» Instructions
[1] From the passage on armchair experts, extract the stretch from "In this humungous" through "this invasive species.".
[2] Write what comes next in the essay about armchair experts in photography, picking up after its final sentence.

» Passage to read
◇ ◇ ◇ ◇ ◇
In this humungous interconnected networked world of ours, in which you can welcome the planet to view your words, pictures or videos, there is a species of commenter who is a blight upon civilisation. Armchair experts pop up everywhere, wherever comments are allowed – on discussion forums, social media, websites, photo and video sharing sites, newspaper stories – you name it – there isn’t a website on the planet that hasn’t had its fair share of uninformed views from this invasive species.
Within photography circles, the battle cry of the armchair expert is ‘Shopped!’. This salutation handily identifies the poster as an armchair expert and pretty much everything that comes after that inevitable exclamation mark can be ignored. They cast an eye over the offending image, refer back to their minuscule knowledge of photography and/or that cracked copy of Photoshop they dicked around with five years ago and declare that the image is, in some way, fake. Whether it’s a landscape shot, a portrait or a still life of a tulip wedged in the arsehole of a statue of Lenin, these keyboard warriors are happy to weigh-in with their limited knowledge of everything. For a truly staggering agglomeration of armchair experts, look no further than Reddit and subreddits such as EarthPorn where Ansel Adams would be accused of being a ‘slider-crazy noob’.
◇ ◇ ◇ ◇ ◇
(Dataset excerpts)

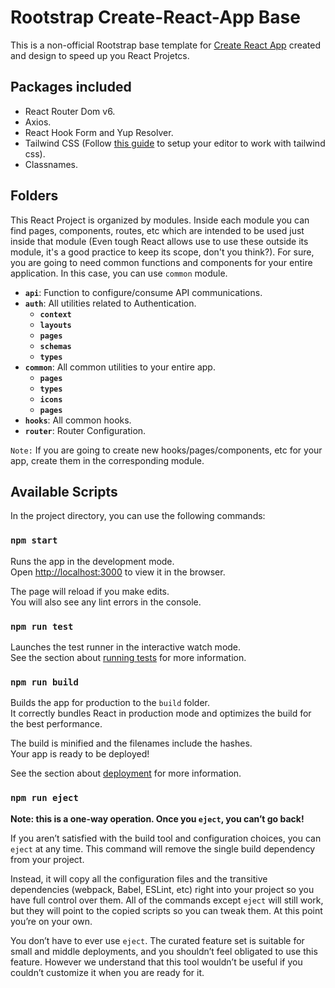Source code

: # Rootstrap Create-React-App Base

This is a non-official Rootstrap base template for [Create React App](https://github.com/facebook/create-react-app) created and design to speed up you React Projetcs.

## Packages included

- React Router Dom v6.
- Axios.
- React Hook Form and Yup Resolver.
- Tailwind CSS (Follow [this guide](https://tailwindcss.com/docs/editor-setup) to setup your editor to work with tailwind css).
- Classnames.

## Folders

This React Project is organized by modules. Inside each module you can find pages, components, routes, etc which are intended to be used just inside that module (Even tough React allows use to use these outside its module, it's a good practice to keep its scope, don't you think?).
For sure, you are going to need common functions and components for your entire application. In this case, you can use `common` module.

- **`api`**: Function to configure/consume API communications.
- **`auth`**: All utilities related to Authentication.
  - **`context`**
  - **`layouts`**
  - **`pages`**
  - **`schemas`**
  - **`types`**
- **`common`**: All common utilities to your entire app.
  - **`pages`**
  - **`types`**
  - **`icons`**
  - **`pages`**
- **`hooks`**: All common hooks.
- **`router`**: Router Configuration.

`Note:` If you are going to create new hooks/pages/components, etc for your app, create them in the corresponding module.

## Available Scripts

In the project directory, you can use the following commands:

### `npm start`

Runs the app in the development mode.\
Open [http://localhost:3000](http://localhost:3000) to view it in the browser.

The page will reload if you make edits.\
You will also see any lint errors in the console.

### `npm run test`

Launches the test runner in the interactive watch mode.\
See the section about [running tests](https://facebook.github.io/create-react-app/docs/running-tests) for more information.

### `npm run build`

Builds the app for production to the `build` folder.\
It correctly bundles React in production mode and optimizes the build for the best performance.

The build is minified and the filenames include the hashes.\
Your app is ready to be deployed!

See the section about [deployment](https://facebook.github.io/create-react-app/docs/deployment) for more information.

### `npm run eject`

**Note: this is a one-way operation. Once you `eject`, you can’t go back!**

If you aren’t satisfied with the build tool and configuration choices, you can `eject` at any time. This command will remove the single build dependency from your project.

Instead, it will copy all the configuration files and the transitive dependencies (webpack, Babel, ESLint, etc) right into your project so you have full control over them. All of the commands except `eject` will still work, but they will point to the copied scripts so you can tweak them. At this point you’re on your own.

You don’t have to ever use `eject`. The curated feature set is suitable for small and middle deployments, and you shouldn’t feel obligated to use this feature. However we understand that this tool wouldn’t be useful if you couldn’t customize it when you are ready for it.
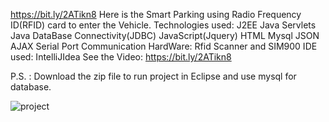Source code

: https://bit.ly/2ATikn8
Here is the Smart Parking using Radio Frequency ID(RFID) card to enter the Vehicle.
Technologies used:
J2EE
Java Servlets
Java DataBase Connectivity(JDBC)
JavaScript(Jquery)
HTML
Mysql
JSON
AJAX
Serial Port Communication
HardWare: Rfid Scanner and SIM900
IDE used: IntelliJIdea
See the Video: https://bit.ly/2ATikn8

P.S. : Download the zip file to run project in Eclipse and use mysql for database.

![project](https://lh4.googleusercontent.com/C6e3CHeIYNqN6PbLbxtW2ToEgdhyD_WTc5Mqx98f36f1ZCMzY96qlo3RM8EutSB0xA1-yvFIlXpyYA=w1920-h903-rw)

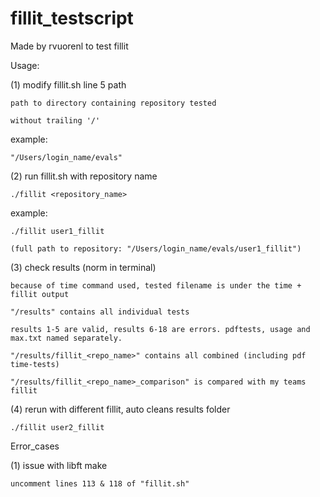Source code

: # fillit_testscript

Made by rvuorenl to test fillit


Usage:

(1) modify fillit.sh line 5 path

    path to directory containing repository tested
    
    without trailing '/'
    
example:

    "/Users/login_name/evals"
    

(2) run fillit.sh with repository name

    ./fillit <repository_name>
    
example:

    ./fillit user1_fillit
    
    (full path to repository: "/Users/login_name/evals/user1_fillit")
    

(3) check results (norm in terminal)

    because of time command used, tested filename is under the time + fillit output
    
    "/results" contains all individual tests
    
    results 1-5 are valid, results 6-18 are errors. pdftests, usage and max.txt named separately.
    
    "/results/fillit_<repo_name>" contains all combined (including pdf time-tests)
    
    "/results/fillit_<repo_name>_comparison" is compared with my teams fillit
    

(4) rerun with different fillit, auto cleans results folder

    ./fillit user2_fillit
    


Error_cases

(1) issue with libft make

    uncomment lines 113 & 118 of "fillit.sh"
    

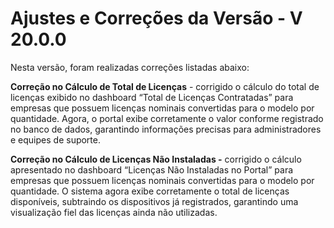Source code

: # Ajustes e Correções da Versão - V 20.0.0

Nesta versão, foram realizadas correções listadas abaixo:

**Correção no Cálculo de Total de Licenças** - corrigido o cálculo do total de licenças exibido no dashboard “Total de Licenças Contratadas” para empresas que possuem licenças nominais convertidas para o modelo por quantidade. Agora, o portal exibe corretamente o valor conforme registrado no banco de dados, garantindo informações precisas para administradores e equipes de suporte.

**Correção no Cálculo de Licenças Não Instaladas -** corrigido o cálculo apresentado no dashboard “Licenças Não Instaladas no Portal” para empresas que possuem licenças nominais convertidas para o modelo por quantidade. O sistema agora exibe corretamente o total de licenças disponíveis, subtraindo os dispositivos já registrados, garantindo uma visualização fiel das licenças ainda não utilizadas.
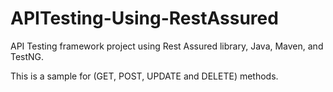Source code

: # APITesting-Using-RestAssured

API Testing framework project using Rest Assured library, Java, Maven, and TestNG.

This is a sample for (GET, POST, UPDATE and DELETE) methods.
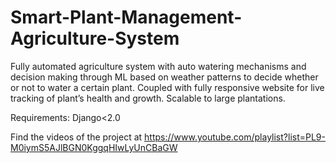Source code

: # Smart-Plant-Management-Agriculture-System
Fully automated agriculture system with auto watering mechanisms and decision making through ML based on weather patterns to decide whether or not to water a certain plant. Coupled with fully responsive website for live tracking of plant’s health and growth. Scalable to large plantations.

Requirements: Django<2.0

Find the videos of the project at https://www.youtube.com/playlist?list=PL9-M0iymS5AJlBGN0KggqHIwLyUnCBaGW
◇ ◇ ◇ ◇ ◇
» Responses for each task
[1]
In this humungous interconnected networked world of ours, in which you can welcome the planet to view your words, pictures or videos, there is a species of commenter who is a blight upon civilisation. Armchair experts pop up everywhere, wherever comments are allowed – on discussion forums, social media, websites, photo and video sharing sites, newspaper stories – you name it – there isn’t a website on the planet that hasn’t had its fair share of uninformed views from this invasive species.

[2]
The problem with the cry of ‘Shopped!’ is that if you shoot RAW files then every shot you take has to be run through Adobe Camera RAW. These files, essentially digital negatives, are the unmolested image data, totally unmodified by the camera’s built-in circuitry. They are not intended to be the finished product, they are specifically designed to be processed manually by the photographer.
Access to the raw camera data means that far more is possible in post-processing, but since the photographer is only dealing with the raw camera data and is not adding or removing pixels, such processing is not tampering with a scene, but simply an essential stage in the photographic process. Such processing is no different to work in the darkroom with film and chemicals. When your average armchair expert accuses someone of Photoshopping, however, they are suggesting that the scene actually looked nothing like the photograph. In my case and in the case of most photographers, I use RAW files because I want to get closer to the truth of the scene than the camera would ordinarily allow.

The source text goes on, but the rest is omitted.